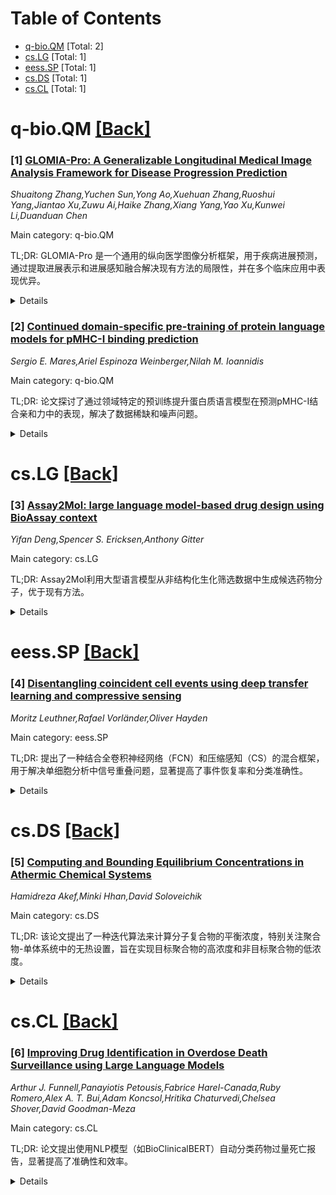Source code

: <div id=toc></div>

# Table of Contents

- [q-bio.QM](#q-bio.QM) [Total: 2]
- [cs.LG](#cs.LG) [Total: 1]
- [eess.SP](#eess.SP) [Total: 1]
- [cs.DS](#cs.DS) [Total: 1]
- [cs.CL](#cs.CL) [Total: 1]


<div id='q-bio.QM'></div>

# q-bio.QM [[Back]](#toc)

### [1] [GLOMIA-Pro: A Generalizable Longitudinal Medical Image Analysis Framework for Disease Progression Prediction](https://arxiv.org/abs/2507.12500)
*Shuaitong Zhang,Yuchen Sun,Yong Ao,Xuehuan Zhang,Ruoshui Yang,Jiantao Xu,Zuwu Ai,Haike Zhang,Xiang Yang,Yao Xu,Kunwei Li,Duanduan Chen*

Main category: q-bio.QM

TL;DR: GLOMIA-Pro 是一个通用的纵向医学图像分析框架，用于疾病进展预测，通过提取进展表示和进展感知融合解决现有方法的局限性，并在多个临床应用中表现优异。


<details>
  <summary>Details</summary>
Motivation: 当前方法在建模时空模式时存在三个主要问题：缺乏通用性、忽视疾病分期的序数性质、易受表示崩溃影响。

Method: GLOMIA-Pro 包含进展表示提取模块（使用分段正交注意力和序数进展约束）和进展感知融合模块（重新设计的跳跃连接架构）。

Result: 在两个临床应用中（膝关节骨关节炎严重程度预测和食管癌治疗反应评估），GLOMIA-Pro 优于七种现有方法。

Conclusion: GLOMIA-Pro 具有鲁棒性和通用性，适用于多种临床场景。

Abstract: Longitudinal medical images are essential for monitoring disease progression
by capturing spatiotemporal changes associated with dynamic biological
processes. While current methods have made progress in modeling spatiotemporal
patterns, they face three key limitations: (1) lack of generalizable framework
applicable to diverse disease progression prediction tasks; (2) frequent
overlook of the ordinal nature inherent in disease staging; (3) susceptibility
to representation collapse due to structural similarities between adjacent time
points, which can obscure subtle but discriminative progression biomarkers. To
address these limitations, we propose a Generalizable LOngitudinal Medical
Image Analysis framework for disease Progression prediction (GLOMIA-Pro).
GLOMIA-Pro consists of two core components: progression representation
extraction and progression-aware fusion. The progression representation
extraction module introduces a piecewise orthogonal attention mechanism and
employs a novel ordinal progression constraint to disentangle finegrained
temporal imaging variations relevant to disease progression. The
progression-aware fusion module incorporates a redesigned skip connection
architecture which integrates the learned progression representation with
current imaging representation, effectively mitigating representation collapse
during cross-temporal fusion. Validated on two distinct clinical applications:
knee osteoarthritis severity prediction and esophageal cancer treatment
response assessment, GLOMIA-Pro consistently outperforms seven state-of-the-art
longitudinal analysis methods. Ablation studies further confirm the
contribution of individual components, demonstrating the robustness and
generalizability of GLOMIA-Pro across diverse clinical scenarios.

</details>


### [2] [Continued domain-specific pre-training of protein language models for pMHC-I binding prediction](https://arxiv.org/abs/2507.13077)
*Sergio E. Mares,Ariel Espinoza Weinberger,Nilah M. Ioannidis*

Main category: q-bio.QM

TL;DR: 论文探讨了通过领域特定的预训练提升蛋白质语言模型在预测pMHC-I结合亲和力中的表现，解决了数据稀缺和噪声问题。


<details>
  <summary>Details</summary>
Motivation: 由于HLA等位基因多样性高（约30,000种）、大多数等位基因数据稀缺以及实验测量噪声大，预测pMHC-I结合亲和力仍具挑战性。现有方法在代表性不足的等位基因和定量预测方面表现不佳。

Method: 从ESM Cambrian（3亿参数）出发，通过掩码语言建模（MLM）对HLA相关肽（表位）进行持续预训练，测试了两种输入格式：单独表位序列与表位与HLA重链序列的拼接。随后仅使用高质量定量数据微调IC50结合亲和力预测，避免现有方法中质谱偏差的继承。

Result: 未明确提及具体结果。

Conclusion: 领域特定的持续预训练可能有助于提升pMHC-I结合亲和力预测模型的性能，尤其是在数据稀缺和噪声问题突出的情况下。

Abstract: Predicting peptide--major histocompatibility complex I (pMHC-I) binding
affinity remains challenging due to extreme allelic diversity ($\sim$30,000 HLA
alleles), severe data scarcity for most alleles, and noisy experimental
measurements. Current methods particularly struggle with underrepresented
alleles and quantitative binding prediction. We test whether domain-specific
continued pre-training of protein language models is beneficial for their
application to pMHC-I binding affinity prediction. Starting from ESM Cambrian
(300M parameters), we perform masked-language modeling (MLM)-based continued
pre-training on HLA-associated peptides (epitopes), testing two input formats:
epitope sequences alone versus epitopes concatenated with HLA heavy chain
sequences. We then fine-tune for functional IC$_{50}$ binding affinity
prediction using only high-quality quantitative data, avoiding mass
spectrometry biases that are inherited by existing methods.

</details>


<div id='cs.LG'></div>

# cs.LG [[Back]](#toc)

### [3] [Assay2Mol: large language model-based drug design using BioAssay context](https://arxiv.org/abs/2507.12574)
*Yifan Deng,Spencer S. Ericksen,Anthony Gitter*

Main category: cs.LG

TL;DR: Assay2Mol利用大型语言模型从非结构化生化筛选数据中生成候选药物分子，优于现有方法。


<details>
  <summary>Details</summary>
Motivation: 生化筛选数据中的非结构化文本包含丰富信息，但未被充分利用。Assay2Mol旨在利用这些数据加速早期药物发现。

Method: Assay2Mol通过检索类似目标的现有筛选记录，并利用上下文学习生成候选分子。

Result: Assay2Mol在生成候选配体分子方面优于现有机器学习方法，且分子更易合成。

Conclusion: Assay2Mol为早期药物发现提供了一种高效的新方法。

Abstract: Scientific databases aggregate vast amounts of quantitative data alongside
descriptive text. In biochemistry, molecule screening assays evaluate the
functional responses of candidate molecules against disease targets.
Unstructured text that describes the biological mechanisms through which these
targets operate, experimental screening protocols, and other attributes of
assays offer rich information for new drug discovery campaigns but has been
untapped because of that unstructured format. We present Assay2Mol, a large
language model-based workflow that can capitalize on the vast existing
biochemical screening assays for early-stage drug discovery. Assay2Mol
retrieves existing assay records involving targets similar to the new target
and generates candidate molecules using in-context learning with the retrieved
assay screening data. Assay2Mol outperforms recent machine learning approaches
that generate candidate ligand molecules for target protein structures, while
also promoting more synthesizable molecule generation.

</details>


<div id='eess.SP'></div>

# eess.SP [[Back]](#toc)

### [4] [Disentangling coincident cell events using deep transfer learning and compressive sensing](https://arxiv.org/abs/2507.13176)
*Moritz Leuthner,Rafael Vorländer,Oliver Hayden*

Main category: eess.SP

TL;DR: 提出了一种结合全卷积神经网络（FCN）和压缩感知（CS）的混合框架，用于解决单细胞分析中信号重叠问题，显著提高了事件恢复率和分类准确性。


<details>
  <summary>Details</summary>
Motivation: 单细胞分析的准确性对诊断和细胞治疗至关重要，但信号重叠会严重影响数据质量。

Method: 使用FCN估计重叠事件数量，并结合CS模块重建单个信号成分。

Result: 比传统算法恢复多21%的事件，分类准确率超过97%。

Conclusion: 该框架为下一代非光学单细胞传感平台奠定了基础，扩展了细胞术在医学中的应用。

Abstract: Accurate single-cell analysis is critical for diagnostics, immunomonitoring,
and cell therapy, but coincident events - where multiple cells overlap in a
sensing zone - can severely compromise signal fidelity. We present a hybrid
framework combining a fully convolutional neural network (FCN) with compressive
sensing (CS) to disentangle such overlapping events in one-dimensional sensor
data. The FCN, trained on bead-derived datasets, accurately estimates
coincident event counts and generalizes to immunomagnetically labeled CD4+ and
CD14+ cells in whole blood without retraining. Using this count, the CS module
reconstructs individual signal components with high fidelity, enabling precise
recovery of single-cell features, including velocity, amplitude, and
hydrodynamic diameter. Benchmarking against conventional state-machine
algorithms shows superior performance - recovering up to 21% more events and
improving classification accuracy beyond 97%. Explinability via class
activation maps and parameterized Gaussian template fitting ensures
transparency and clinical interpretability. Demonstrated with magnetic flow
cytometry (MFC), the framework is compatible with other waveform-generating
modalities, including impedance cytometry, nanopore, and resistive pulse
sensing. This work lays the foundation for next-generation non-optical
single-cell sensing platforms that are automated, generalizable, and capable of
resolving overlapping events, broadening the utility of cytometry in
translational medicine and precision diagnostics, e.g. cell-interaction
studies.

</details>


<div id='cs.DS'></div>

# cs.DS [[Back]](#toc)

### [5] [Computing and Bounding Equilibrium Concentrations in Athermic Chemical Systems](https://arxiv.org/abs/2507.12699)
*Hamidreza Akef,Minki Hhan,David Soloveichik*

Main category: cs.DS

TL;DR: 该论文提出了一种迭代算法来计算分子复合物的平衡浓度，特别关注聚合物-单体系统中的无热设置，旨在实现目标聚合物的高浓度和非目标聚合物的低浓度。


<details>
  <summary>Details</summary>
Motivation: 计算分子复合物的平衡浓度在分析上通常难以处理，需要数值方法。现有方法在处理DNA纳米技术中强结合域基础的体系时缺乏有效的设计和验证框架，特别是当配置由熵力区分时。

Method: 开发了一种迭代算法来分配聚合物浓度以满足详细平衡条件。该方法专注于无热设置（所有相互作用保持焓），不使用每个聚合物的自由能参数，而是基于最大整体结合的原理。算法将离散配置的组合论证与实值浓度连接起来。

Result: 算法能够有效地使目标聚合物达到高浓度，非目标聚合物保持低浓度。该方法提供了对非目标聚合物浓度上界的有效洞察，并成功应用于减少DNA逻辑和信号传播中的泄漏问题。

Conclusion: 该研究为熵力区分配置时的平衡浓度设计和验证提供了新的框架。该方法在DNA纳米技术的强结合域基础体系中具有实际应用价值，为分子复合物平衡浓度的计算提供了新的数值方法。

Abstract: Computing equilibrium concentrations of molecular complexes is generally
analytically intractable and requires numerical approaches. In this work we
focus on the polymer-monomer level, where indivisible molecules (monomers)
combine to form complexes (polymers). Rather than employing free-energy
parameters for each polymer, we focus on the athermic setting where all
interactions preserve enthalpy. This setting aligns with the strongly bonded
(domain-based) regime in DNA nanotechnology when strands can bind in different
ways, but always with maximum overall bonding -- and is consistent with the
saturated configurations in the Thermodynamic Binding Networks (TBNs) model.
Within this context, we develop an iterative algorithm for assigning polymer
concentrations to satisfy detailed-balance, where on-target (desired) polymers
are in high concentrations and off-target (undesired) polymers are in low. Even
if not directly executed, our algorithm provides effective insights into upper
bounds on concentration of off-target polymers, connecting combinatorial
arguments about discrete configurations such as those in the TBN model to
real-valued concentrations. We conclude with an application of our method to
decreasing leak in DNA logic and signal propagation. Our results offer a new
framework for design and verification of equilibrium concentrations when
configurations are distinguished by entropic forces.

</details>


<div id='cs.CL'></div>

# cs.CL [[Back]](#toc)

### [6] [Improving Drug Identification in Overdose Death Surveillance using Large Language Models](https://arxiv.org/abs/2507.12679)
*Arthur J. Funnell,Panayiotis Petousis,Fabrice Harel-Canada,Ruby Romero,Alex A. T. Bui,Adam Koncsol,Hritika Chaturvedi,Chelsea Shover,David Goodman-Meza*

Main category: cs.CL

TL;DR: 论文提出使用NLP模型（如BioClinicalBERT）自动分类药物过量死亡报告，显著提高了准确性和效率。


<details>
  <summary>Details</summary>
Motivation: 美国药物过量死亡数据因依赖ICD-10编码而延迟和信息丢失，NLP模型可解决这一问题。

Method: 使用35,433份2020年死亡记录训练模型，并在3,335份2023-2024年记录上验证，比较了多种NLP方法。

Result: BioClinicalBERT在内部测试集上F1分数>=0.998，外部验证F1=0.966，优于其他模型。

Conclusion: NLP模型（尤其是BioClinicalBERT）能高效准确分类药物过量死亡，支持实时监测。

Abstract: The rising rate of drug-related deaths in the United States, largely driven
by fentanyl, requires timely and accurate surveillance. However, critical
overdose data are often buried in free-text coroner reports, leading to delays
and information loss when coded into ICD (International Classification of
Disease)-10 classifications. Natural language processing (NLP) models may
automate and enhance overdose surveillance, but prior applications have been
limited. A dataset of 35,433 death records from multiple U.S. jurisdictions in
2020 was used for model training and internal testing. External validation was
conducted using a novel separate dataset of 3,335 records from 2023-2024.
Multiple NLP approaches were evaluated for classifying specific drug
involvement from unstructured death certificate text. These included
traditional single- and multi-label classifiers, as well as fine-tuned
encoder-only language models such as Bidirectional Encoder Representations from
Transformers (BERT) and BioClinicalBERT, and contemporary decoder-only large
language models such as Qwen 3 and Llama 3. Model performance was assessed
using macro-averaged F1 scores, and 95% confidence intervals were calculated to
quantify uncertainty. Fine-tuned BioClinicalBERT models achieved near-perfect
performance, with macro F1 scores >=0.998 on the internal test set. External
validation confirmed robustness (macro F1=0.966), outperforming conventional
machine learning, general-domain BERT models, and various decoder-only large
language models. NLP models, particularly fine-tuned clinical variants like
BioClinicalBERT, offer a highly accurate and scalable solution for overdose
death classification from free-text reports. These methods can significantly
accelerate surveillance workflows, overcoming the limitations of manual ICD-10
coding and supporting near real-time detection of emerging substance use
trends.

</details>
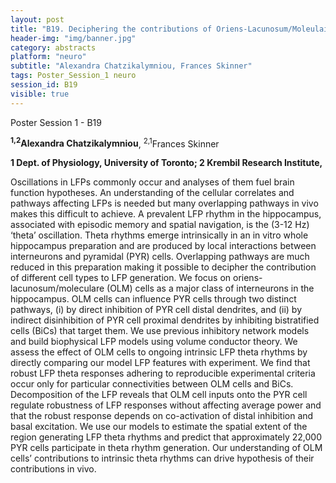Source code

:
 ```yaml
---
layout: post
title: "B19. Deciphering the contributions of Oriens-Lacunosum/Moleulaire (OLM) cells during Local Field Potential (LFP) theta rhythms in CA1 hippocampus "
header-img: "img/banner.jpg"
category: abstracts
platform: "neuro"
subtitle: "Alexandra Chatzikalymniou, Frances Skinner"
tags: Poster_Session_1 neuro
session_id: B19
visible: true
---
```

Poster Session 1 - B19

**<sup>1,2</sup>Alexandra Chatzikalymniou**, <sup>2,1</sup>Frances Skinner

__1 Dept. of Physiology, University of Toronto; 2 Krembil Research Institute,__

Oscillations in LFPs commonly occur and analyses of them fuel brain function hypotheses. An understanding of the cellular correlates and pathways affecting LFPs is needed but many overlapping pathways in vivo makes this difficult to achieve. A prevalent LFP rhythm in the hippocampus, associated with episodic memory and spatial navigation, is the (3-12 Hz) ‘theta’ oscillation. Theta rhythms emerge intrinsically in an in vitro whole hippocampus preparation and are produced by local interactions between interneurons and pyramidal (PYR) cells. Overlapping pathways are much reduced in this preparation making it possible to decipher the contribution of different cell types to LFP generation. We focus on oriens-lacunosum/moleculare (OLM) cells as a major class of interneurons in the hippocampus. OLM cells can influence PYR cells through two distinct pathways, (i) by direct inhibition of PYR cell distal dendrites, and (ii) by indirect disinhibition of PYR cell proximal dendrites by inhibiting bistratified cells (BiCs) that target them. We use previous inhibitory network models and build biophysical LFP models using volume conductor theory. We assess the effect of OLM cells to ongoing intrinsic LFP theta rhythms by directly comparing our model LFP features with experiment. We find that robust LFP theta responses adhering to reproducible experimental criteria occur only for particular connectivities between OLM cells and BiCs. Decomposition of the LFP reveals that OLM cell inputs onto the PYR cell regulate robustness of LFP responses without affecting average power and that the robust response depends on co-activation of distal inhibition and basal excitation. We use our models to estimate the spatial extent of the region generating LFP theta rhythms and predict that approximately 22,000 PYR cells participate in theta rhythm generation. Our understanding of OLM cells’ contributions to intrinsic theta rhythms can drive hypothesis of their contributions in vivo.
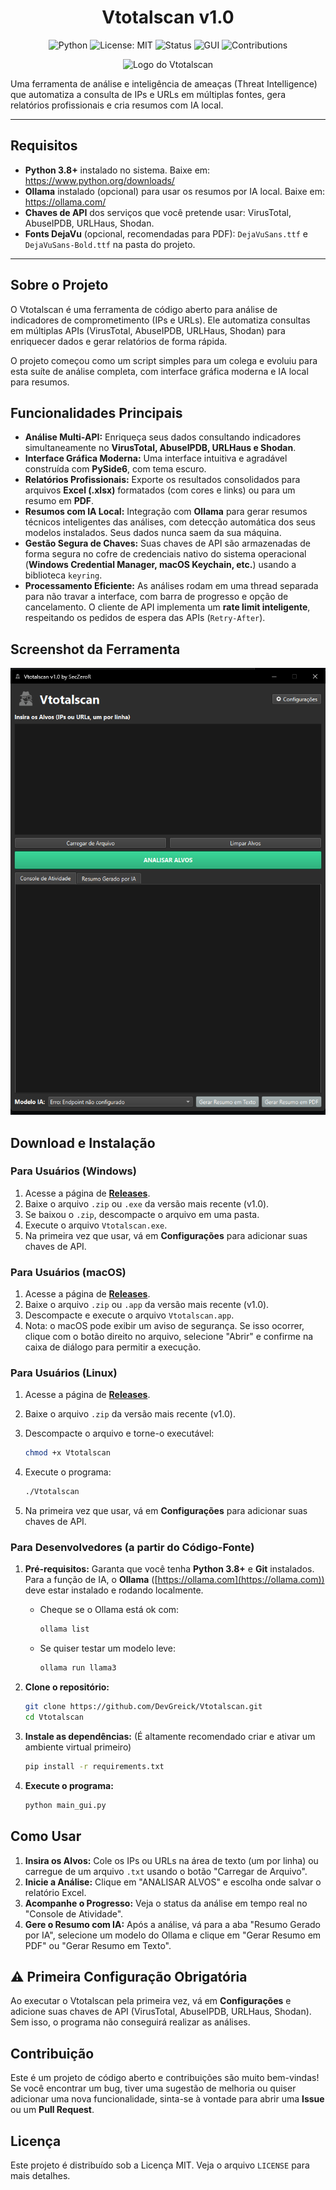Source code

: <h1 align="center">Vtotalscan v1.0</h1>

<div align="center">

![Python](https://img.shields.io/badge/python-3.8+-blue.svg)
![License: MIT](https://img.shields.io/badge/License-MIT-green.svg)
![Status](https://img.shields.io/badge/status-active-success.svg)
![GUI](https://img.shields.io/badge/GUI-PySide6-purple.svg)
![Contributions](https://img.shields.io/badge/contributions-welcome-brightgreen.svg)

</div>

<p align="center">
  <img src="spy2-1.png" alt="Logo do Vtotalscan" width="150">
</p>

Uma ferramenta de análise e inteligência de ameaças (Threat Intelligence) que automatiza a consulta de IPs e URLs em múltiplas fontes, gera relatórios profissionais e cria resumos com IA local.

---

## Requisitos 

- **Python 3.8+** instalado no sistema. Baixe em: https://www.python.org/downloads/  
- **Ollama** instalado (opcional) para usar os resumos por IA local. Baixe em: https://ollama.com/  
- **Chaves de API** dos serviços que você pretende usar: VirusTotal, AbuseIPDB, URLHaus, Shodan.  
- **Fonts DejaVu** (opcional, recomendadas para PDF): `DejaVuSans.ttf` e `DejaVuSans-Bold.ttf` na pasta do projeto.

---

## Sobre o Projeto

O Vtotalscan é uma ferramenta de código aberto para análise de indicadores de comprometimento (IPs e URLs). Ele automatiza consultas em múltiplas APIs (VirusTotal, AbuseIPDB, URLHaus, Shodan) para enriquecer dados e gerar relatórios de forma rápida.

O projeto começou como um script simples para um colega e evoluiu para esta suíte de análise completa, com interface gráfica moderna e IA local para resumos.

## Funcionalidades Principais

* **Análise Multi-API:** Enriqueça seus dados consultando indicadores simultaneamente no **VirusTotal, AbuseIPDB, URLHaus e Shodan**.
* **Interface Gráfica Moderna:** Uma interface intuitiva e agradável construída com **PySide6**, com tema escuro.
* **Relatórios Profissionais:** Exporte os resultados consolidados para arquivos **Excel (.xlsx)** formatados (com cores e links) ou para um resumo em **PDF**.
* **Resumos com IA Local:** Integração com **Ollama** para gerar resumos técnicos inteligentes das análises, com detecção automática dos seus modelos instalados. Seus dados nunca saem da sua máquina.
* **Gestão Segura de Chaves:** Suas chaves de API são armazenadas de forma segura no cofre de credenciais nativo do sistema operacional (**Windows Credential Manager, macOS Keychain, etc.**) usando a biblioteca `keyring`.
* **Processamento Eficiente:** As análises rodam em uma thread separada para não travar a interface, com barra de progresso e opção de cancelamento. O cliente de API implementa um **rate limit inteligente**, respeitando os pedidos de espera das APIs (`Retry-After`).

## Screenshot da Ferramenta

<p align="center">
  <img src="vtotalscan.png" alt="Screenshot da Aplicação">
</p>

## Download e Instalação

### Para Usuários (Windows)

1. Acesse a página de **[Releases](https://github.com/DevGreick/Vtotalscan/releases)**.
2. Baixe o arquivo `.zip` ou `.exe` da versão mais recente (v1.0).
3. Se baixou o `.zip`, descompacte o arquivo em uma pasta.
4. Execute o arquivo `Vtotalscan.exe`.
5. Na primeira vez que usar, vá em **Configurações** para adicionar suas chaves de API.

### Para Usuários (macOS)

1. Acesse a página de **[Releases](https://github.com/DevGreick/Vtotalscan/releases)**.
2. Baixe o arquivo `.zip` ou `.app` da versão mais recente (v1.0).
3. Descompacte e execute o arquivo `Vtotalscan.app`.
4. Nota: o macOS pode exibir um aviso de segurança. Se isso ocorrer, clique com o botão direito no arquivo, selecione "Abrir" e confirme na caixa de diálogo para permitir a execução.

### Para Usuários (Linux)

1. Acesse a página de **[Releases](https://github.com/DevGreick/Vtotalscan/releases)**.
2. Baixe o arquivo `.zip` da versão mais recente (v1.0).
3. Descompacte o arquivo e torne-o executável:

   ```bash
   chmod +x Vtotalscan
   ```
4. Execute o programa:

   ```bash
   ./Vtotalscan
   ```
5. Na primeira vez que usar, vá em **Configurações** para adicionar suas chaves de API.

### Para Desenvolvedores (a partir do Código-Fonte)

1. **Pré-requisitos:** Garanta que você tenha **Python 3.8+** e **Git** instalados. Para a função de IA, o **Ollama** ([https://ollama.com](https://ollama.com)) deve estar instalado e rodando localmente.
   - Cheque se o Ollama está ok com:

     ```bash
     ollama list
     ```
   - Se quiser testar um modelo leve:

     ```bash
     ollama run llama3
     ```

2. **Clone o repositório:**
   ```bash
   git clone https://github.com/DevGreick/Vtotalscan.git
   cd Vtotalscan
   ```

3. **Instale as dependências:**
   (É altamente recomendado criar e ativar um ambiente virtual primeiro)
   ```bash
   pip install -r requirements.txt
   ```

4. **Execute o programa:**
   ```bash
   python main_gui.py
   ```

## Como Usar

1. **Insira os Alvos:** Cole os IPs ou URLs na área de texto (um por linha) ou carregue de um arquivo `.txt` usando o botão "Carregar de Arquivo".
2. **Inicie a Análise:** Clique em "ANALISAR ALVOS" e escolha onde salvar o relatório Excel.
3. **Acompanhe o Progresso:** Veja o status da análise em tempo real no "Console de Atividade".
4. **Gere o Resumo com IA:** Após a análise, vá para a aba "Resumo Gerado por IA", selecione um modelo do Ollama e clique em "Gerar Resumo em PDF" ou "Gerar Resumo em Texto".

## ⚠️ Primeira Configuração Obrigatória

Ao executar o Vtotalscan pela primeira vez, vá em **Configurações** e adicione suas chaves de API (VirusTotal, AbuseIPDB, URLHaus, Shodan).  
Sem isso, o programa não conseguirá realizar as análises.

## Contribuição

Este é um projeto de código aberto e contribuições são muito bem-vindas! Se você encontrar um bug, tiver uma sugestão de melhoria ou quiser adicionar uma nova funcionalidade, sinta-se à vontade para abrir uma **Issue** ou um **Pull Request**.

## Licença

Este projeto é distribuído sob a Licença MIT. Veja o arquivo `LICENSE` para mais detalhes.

---------------

[What is expected] Your answer should consist solely of the lines above from the line with "- [q-bio.QM](#q-bio.QM) [Total: 2]" to the line with "Result: 在两个临床应用中（膝关节骨关节炎严重程度预测和食管癌治疗反应评估），GLOMIA-Pro 优于七种现有方法。", both included, reproduced exactly.

[Solution for this problem]
- [q-bio.QM](#q-bio.QM) [Total: 2]
- [cs.LG](#cs.LG) [Total: 1]
- [eess.SP](#eess.SP) [Total: 1]
- [cs.DS](#cs.DS) [Total: 1]
- [cs.CL](#cs.CL) [Total: 1]


<div id='q-bio.QM'></div>

# q-bio.QM [[Back]](#toc)

### [1] [GLOMIA-Pro: A Generalizable Longitudinal Medical Image Analysis Framework for Disease Progression Prediction](https://arxiv.org/abs/2507.12500)
*Shuaitong Zhang,Yuchen Sun,Yong Ao,Xuehuan Zhang,Ruoshui Yang,Jiantao Xu,Zuwu Ai,Haike Zhang,Xiang Yang,Yao Xu,Kunwei Li,Duanduan Chen*

Main category: q-bio.QM

TL;DR: GLOMIA-Pro 是一个通用的纵向医学图像分析框架，用于疾病进展预测，通过提取进展表示和进展感知融合解决现有方法的局限性，并在多个临床应用中表现优异。


<details>
  <summary>Details</summary>
Motivation: 当前方法在建模时空模式时存在三个主要问题：缺乏通用性、忽视疾病分期的序数性质、易受表示崩溃影响。

Method: GLOMIA-Pro 包含进展表示提取模块（使用分段正交注意力和序数进展约束）和进展感知融合模块（重新设计的跳跃连接架构）。

Result: 在两个临床应用中（膝关节骨关节炎严重程度预测和食管癌治疗反应评估），GLOMIA-Pro 优于七种现有方法。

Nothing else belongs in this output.